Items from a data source
——
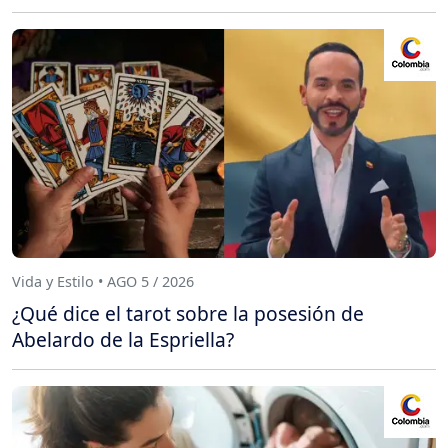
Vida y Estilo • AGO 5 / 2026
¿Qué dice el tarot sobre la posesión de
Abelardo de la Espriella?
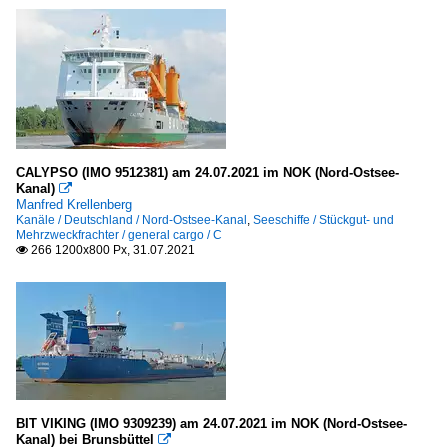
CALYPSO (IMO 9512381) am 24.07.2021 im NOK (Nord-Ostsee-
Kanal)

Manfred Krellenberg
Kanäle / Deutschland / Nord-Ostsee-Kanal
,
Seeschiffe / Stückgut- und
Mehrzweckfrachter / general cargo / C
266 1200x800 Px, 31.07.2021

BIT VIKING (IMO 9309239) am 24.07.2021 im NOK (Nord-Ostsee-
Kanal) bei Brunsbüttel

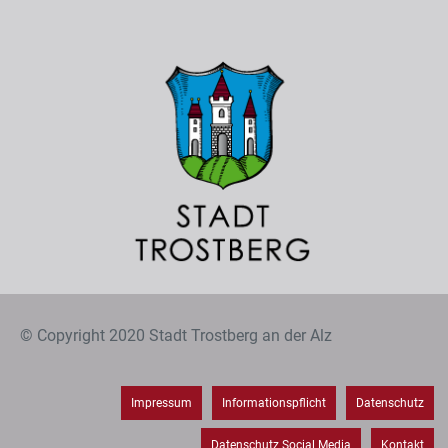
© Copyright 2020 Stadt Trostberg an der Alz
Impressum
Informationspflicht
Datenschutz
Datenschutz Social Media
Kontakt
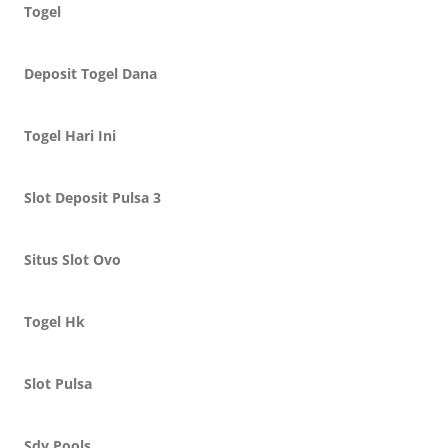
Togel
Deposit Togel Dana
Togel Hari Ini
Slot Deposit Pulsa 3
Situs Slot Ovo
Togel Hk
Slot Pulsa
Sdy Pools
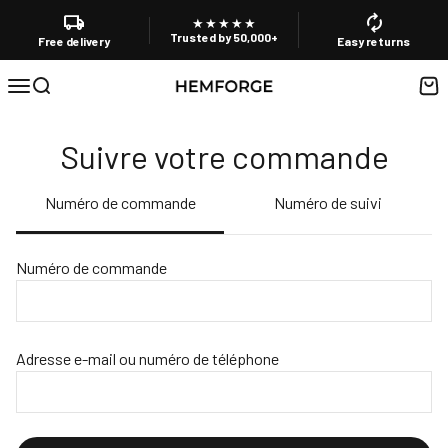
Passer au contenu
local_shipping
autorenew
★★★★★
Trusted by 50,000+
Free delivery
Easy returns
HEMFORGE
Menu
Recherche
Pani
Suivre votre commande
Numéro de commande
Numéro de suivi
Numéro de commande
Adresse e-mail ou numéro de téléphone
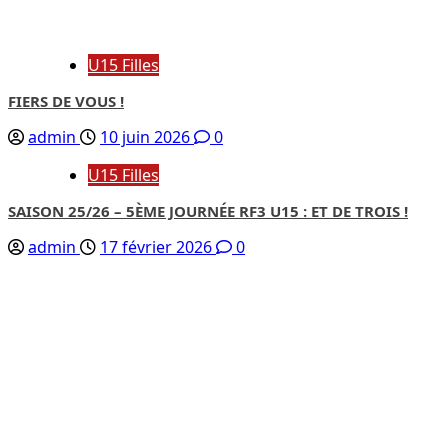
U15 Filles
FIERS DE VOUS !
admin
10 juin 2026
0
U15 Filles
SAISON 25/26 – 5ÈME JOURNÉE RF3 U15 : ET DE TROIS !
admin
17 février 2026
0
——
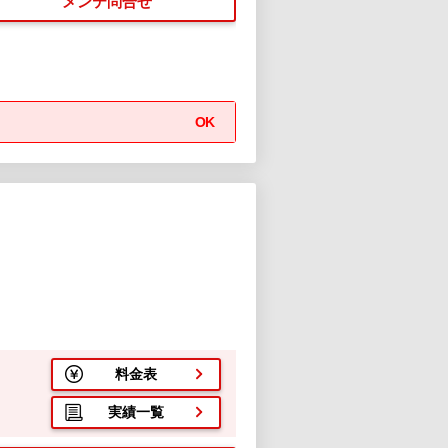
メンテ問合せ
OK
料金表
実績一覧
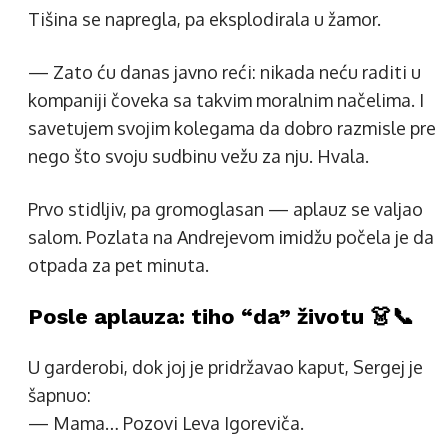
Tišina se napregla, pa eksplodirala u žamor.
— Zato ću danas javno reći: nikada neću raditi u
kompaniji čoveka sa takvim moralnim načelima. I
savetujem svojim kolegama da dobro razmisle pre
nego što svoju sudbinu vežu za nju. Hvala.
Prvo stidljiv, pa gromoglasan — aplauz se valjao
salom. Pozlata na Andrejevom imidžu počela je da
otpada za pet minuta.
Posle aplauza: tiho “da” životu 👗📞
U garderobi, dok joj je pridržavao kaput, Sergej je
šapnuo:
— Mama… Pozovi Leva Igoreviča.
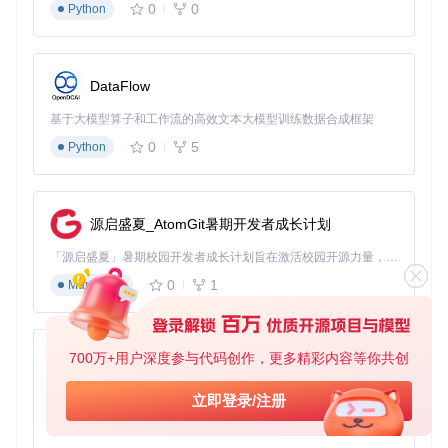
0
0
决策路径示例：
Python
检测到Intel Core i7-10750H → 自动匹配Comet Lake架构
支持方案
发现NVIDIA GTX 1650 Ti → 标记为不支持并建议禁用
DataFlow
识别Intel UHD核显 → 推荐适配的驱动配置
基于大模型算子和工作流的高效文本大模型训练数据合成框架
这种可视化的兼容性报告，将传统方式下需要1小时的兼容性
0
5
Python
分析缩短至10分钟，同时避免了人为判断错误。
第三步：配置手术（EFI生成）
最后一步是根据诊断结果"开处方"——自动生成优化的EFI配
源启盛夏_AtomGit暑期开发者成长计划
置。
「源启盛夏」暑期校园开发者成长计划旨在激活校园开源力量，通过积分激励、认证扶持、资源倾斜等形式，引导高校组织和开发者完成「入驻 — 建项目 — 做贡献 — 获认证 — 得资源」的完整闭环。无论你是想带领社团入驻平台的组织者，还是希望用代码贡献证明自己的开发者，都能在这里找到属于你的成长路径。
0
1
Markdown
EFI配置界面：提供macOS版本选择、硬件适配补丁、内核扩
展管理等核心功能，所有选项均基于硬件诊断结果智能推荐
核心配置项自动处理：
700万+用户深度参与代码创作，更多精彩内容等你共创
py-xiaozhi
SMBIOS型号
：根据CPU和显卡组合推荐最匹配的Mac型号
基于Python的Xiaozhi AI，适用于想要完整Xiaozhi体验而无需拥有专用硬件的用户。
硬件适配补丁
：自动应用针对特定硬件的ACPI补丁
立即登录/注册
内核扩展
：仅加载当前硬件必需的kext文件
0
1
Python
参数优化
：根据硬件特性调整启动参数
——
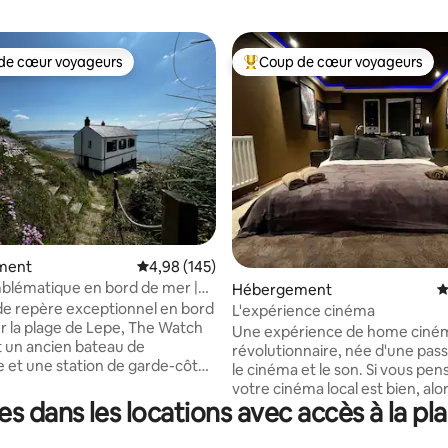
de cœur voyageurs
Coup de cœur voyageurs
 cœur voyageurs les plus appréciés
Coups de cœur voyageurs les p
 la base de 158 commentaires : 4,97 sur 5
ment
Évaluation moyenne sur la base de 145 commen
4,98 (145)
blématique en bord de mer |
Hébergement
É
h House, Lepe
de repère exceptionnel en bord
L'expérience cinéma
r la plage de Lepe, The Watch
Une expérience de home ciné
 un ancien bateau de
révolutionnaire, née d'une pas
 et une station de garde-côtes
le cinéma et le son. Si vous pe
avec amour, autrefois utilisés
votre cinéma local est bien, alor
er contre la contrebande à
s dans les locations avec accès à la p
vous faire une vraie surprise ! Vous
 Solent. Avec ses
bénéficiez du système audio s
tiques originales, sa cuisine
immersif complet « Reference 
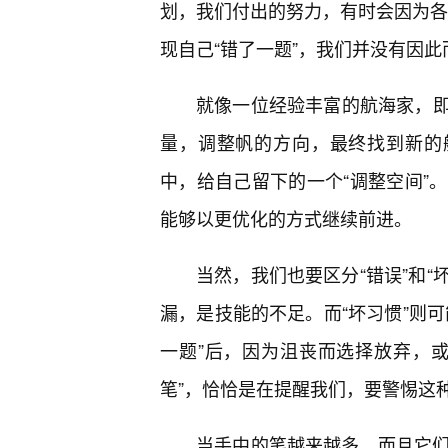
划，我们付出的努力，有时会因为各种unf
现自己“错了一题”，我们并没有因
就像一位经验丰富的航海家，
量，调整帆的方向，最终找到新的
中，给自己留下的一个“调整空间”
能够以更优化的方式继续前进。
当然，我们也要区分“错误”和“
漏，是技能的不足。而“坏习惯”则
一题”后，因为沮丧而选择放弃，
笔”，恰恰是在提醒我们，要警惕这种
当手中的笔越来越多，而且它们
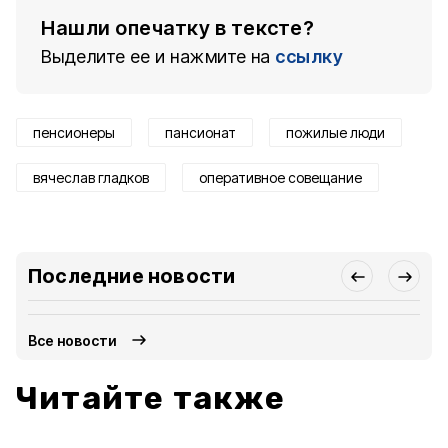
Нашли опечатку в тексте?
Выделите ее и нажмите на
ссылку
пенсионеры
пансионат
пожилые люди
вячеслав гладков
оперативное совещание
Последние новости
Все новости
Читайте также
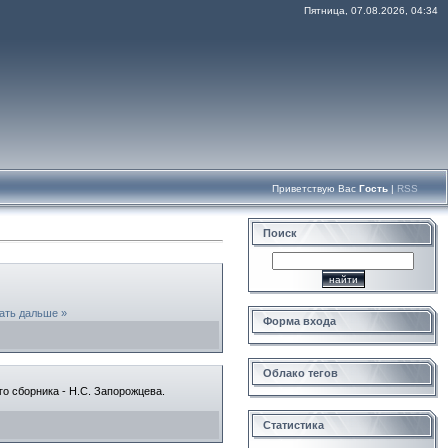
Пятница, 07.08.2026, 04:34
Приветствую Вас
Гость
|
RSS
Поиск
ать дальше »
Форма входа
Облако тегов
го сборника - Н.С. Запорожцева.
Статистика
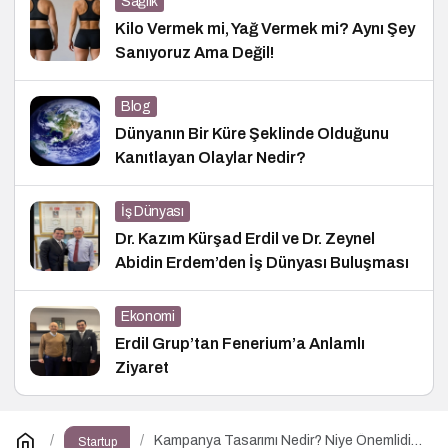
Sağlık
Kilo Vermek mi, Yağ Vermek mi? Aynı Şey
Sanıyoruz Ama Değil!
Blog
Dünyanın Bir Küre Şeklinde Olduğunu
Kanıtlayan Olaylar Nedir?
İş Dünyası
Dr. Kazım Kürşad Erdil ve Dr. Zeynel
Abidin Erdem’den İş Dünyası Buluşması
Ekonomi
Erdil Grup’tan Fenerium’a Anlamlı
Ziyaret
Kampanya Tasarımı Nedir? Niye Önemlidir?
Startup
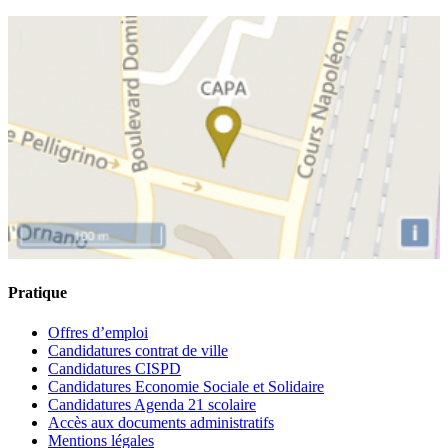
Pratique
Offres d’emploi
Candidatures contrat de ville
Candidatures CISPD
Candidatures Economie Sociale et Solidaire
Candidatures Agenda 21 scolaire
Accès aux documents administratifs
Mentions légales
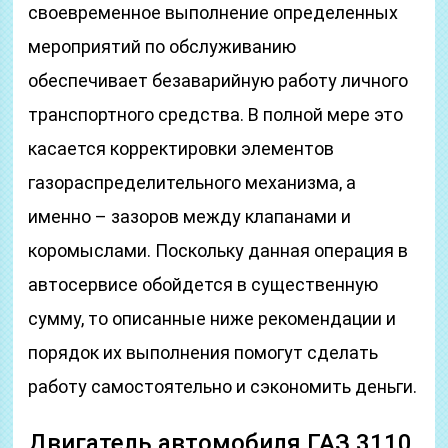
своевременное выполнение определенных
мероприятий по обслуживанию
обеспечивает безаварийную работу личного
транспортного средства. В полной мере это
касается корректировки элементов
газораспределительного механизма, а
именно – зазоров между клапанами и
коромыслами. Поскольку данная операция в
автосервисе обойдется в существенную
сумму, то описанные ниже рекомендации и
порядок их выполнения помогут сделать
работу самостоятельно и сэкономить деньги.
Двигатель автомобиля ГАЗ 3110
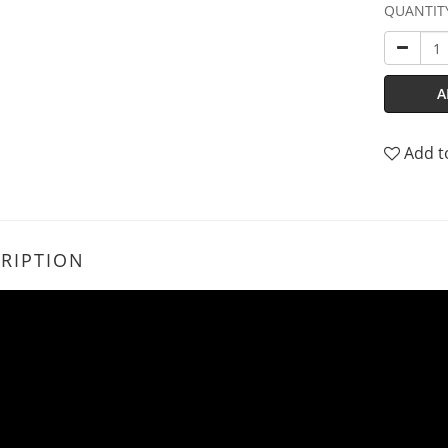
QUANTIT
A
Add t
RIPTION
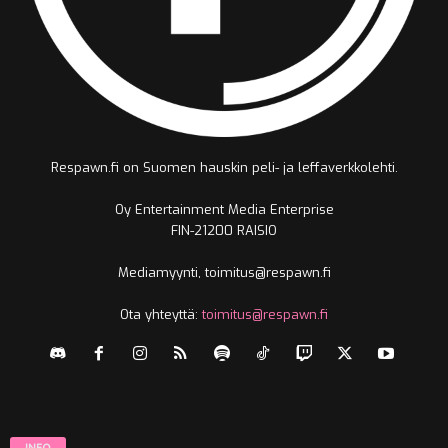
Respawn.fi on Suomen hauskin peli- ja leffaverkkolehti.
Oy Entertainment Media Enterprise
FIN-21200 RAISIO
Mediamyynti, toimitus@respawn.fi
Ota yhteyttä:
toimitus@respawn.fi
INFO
——
- WHAT TO WORK ON -
Go through the records and gather the lines that hold "base".

- RESPONSE FOR THIS EXERCISE -
 la base de 158 commentaires : 4,97 sur 5
Évaluation moyenne sur la base de 145 commen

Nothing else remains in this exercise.